Use a directory with few chromosomes/scaffolds:
- Parallel load/access
- Smaller file sizes
Use a single file with many chromosomes/scaffolds:
- More efficient access with many chromosomes/scaffolds
- Easier archive distribution
Note:
The default behavior is to implement the Genomedata archive as a directory if there are fewer than 100 sequences being loaded and as a single file otherwise.
Creation
A Genomedata archive contains sequence and may also contain numerical data associated with that sequence. You can easily load sequence and numerical data into a Genomedata archive with the genomedata-load command (see command details additional details):
genomedata-load [-t trackname=signalfile]... [-s sequencefile]... GENOMEDATAFIL
The underlying commands are still installed and may be used if more fine-grained control is required (for instance, parallel data loading or adding additional tracks later). The commands and required ordering are:
- genomedata-load-seq
- genomedata-open-data
- genomedata-load-data
- genomedata-close-data
Entire data tracks can later be replaced with the following pipeline:
- genomedata-erase-data
- genomedata-load-data
- genomedata-close-data
Genomedata archives must include the underlying genomic sequence and can only be created with genomedata-load-seq. A Genomedata archive can be created without any tracks, however, using the following pipeline:
- genomedata-load-seq
- genomedata-close-data
Note:
A call to h5repack after genomedata-close-data may be used to transparently compress the data.
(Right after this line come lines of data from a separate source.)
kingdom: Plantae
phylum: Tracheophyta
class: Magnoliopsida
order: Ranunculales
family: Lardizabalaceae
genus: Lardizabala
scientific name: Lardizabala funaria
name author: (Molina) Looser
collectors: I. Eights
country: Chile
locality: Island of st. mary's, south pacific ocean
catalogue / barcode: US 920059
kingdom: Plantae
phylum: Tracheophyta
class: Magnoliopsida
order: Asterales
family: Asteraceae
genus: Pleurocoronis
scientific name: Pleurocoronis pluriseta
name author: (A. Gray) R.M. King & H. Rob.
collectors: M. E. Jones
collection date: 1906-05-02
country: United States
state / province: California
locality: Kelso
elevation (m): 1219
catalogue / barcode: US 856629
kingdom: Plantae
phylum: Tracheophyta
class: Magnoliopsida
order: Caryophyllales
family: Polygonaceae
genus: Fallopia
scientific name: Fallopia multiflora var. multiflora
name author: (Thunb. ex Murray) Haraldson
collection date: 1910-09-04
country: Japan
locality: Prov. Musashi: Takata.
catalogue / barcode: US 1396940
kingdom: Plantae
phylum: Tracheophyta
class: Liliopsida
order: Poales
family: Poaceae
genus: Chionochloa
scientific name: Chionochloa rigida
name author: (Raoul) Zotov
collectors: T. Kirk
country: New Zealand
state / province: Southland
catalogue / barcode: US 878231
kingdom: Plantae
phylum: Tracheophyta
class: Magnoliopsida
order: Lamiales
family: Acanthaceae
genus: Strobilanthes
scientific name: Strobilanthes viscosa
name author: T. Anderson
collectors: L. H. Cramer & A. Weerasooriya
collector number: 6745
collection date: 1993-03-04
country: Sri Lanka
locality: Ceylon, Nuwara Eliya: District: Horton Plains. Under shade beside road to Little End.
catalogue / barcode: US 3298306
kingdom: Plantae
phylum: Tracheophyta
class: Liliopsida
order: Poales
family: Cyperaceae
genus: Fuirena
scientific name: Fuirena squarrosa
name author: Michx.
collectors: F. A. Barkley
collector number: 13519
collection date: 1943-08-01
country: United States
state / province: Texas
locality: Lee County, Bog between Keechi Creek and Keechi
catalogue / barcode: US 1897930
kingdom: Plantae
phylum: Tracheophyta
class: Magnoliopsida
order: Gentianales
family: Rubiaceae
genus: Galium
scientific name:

Let see a short examle for creating a Genomedata archieve
From following files create a Genomedata archieve:
- Two sequence file:
1. A text file, chr1.fa
2. A compressed text file, chrY.fa.gz
- Two signal files:
1. signal_low.wigFix
2. signal_high.bed.gz
- A text file, chr1.fa:
>chr1
taaccctaaccctaaccctaaccctaaccctaaccctaaccctaacccta
accctaaccctaaccctaaccctaaccct
- A compressed text file, chrY.fa.gz:
>chrY
ctaaccctaaccctaaccctaaccctaaccctaaccctCTGaaagtggac
- A signal file signal_low.wigFix:
fixedStep chrom=chr1 start=5 step=1
0.372
-2.540
0.371
-2.611
0.372
-2.320
- A signal file signal_high.beg.gz
chrY 0 12 4.67
chrY 20 23 9.24
chr1 1 3 2.71
chr1 3 6 1.61
chr1 6 24 3.14
Following commands are used to create a Genomedata archieve (genome.test) from the previously defined files:
genomedata-load -s chr1.fa -s chrY.fa.gz -t low=signal_low.wigFix \
-t high=signal_high.bed.gz genomedata.test
Also, the following pipeline can be followed:
genomedata-load-seq genomedata.test chr1.fa chrY.fa.gz
genomedata-open-data genomedata.test low high
genomedata-load-data genomedata.test low < signal_low.wigFix
zcat signal_high.bed.gz | genomedata-load-data genomedata.test high
genomedata-close-data genomedata.test
Note:
chr1.fa and chrY.fa.gz could also be combined into a single sequence file with two sequences.
- It is important that the sequence names (chrY, chr1) in the signal files match the sequence identifiers in the sequence files exactly.